Если этот господин при немцах сохранится в любом случае, то что от него ожидать?

— Он, конечно, не сахар…

А сам ты сладко улыбаешься и из этого должно следовать, что ты-то как раз сахар?..

— …но вполне приличный человек. Не слыхали про такую партию: порядочные?..

«Чушь, идеализм какой-то!» — думаю я, рассматривая Телегина: пьян он, что ли?

— Не слыхали? Еще услышите!

Только пьяный может выдумывать партии, которых не существует. Сам же Телегин говорил о разных «цепях», которые для нас белогвардейские, а для него… Не случайно же он работает в их управе, а не я, хотя мой отец, так же как и он… Сидел.

— Выясните, откуда вонь. Не исключено повторение, а я, как имел уже честь вам доложить, не вечен.

У меня есть свои сложности, которые никогда и ни за что не дадут мне оказаться на месте Телегина. Но и у него есть свои сложности, которые никогда и ни за что не дадут мне оказаться на месте Телегина.

— До встречи… Не знаю когда… Помните, что я вас… Но это уже тоже декламация.

Телегин поморщился и пошел к двери. Он не шатался. Если и был пьян, то совсем немного. Так что вопросы о нем и о себе оставались. Мы оставались искать доносчиков… Но вместе с этим я стал думать и о другом…

 

XVI

Телегин ушел, а мы стали думать: кто пишет доносы? Ну, относительно «зверств жидов-большевиков» это любой дурак напишет, все знают, как к этому относятся немцы, Преследуют, значит, боятся. Если уже никаких «юдэ» в помине нет, а все еще ищут! Может, именно потому, что нет? Не на кого свалить вину за все беды? Старая как мир игра в палочку-выручалочку.
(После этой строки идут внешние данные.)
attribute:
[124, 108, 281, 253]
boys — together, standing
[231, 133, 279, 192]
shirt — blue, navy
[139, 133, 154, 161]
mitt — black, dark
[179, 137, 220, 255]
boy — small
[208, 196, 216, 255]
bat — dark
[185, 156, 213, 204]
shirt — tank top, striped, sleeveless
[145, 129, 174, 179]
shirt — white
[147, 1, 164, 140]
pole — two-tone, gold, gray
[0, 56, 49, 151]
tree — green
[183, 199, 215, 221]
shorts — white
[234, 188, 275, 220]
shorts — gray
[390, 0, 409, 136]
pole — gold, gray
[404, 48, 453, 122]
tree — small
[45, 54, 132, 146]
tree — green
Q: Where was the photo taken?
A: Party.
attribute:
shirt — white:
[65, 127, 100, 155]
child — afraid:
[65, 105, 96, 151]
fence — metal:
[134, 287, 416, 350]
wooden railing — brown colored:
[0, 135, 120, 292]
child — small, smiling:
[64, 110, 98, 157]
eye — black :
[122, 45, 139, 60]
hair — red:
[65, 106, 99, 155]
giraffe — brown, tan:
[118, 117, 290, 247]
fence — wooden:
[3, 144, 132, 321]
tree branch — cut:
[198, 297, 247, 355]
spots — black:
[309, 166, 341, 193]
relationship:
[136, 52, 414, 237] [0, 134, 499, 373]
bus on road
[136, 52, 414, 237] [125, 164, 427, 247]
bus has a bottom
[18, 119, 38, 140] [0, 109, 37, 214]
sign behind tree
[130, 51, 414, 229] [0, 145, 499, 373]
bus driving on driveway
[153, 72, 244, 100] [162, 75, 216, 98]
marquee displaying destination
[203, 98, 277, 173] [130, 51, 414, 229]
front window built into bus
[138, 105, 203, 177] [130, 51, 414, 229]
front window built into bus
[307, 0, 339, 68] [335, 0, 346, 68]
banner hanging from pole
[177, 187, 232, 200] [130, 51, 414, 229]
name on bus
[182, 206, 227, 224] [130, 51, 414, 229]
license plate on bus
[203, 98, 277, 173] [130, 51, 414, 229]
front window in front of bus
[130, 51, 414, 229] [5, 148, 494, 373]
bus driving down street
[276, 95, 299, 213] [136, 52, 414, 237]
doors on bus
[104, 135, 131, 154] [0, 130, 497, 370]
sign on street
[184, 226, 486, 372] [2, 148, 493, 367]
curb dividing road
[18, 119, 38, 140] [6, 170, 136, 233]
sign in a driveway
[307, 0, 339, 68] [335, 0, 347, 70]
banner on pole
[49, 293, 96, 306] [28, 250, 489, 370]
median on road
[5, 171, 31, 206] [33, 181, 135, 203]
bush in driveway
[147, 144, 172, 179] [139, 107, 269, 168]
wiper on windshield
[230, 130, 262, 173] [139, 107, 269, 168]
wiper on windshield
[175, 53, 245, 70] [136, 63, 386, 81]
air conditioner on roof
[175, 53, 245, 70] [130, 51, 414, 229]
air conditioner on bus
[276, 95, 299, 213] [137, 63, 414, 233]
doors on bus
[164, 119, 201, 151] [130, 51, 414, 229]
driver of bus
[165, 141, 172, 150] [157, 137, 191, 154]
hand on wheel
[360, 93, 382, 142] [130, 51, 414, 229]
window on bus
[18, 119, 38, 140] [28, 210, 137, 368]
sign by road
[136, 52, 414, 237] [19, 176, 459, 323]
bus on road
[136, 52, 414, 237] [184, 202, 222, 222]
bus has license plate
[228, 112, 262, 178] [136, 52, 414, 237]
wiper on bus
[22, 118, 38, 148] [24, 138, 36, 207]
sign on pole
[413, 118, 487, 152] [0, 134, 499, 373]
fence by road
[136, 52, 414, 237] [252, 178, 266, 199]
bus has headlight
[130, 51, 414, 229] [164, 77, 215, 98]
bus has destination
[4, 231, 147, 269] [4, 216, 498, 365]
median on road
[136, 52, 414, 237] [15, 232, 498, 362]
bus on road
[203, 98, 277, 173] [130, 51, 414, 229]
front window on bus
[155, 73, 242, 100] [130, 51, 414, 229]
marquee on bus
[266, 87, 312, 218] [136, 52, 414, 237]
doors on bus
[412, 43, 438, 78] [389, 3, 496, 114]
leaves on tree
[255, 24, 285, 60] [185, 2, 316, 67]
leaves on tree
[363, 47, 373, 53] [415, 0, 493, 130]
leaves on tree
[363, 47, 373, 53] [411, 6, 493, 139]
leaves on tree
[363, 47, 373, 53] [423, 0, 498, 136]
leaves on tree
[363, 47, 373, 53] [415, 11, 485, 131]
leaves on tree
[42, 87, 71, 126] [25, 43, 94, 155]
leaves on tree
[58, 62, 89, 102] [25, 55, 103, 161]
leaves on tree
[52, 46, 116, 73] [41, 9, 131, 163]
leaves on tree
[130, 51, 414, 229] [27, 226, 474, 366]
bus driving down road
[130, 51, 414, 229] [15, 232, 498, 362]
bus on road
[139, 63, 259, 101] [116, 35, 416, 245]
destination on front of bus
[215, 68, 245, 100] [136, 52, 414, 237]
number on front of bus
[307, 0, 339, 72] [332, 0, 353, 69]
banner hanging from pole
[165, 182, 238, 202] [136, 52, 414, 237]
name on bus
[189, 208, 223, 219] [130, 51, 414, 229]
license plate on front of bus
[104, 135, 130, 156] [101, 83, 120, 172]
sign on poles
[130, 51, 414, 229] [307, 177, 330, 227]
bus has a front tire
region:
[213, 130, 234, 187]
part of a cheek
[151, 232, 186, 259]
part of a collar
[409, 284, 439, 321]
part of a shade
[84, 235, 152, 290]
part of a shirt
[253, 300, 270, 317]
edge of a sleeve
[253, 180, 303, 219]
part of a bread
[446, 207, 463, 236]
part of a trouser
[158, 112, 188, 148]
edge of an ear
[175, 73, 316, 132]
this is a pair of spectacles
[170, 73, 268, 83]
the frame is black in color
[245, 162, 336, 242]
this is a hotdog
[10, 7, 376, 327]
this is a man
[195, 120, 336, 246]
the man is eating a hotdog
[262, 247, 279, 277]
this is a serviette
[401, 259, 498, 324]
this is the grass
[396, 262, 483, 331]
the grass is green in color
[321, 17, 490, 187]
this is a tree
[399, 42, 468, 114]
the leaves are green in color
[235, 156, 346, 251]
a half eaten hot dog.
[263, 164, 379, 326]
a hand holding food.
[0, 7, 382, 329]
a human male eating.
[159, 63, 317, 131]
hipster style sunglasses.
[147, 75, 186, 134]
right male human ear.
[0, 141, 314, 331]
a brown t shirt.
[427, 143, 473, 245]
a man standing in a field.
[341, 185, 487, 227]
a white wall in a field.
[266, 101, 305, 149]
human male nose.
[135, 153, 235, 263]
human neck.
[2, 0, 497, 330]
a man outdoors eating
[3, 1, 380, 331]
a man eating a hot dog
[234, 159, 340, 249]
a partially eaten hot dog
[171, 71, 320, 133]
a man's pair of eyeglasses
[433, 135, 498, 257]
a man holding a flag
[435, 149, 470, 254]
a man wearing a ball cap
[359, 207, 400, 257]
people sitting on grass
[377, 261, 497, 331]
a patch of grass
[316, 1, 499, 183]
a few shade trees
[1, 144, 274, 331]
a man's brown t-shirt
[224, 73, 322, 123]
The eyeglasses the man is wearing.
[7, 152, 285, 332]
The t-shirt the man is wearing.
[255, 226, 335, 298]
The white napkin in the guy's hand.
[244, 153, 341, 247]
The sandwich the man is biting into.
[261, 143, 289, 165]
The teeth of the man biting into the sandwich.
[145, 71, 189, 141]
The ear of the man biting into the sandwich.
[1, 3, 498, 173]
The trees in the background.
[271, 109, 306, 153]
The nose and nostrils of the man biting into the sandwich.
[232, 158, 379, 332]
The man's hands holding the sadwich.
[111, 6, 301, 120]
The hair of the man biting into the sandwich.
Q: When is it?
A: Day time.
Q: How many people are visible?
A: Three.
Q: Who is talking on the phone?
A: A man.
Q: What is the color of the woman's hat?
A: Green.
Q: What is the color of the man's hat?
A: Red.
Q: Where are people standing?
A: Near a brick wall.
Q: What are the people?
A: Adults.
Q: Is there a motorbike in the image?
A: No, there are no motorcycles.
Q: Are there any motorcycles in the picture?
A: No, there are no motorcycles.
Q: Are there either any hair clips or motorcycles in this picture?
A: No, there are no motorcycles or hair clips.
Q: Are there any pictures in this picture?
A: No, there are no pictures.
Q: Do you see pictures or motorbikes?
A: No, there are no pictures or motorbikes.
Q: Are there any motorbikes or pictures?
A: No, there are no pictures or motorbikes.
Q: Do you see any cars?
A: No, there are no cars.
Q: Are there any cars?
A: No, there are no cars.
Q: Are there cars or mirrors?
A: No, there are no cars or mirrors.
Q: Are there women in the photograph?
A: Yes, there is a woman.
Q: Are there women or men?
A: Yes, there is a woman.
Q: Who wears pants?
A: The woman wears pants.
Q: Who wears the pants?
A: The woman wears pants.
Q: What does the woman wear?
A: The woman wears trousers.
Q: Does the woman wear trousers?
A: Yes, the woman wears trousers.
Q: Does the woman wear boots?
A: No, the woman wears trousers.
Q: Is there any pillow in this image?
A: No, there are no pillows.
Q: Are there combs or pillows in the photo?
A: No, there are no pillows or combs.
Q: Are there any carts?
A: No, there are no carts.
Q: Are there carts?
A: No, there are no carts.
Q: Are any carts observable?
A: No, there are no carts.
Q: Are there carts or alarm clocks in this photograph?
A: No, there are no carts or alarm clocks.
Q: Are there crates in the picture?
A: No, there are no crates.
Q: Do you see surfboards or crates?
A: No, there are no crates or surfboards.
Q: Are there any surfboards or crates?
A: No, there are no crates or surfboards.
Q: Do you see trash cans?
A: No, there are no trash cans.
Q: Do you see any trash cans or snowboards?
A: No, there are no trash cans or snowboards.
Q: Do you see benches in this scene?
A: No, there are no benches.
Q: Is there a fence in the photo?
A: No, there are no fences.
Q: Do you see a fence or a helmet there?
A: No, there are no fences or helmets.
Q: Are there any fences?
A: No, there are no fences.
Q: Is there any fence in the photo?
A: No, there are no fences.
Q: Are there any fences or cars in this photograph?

«Вооруженный до зубов» — где он, этот «вооруженный»? «Развалил семью, потому что был идейный». Мой отец действительно идейный, но, если они такое говорят про «семью», значит, тот, кто писал, ничего не знает. А «мать притворялась, что с ним не живет» — мы-то знаем почему! Все касается прошлого, и нужно искать тех, кто в курсе дела.

Но отец учил сперва на себя оборотиться! В доносах написано, что и «сынок не лучше за отца». Мне не привыкать копаться в себе, я рефлексировал бесконечно и постоянно. Но здесь явно все идет от папы, я не лучше его, я такой же. Какой? Отец был человеком активным: кому-то азартно помогал, кому-то так же энергично мешал. «Кто не с нами, тот против нас!» Кто знал отца в прошлом? Наш двор. Он здесь жил. Вырос. Потом уехал. Во дворе знают прежние, старые истории, а что случилось потом, когда мы жили в другом городе, знаем лишь мы с мамой…

Я кутаюсь в рваное одеяло, если рука или нога коснется железной спинки — ожог. Ледяной ожог! Сворачиваюсь калачиком, поджимаю колени к самому подбородку, дышу на них. Самое теплое в комнате — собственное дыхание. Как голодный замерзающий организм вырабатывает тепло — тайна сия велика есть! По ночам помогают сны и воспоминания. Все они сладкие? Да нет. Но все, что «тогда», — освещено солнцем, что теперь, — мраком. Самые солнечные дни оккупации вспоминаются как холодные.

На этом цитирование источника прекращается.